COMPITI DA SVOLGERE>
a: Elenca tutto ciò a cui, secondo il brano, gli alpini dovevano sopravvivere.
b: Secondo il brano, in che anno è uscita la prima edizione del libro?
c: Riscrivi il brano da "La domanda dell’alpino" giù fino a "impone l’inverno russo.", scambiando "Giuanin" con "Giovanni".

Sergentmagiù, ghe rivarem a baita?

Sergentmagiù, ghe rivarem a baita?

La domanda dell’alpino Giuanin rimbalza ossessiva, come un ritornello, tra le pagine del libro. Tornare a casa, dalle proprie famiglie e ai campi natii, uscire vivi da una guerra già persa in partenza, sopravvivere ai proiettili dei russi ma soprattutto alla neve, al freddo, alla fame e agli stenti che impone l’inverno russo.

Il sergente nella neve di Mario Rigoni Stern, la cui prima edizione risale al 1953, è il racconto autobiografico dell’esperienza dell’autore come sergente maggiore dei mitraglieri nel battaglione Vestone dell’Armir durante la seconda battaglia del Don; la narrazione inizia nel dicembre del 1942 e giunge a conclusione nella primavera del 1943.

DATI DISPONIBILI>
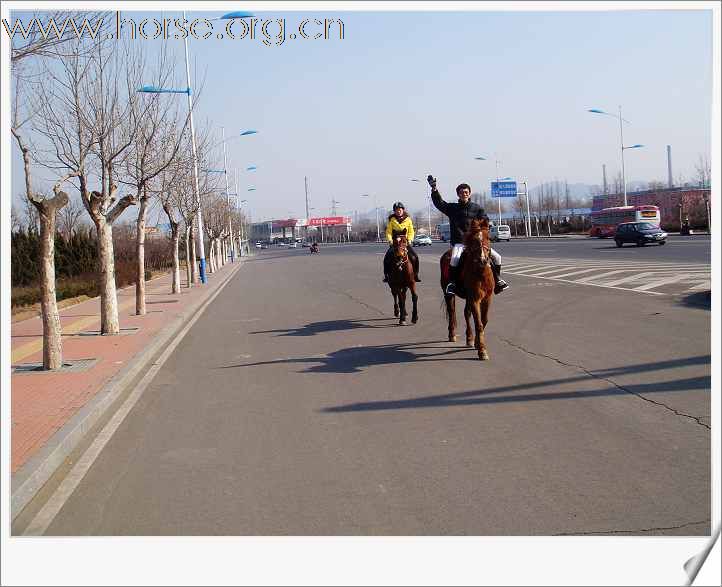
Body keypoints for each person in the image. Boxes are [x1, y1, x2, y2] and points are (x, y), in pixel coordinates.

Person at [428, 175, 509, 296]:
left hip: (476, 243)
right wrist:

RISPOSTE AI COMPITI>
a: I proiettili dei russi, la neve, il freddo, la fame e gli stenti imposti dall'inverno russo.

b: Nel 1953.

c:
La domanda dell’alpino Giovanni rimbalza ossessiva, come un ritornello, tra le pagine del libro. Tornare a casa, dalle proprie famiglie e ai campi natii, uscire vivi da una guerra già persa in partenza, sopravvivere ai proiettili dei russi ma soprattutto alla neve, al freddo, alla fame e agli stenti che impone l’inverno russo.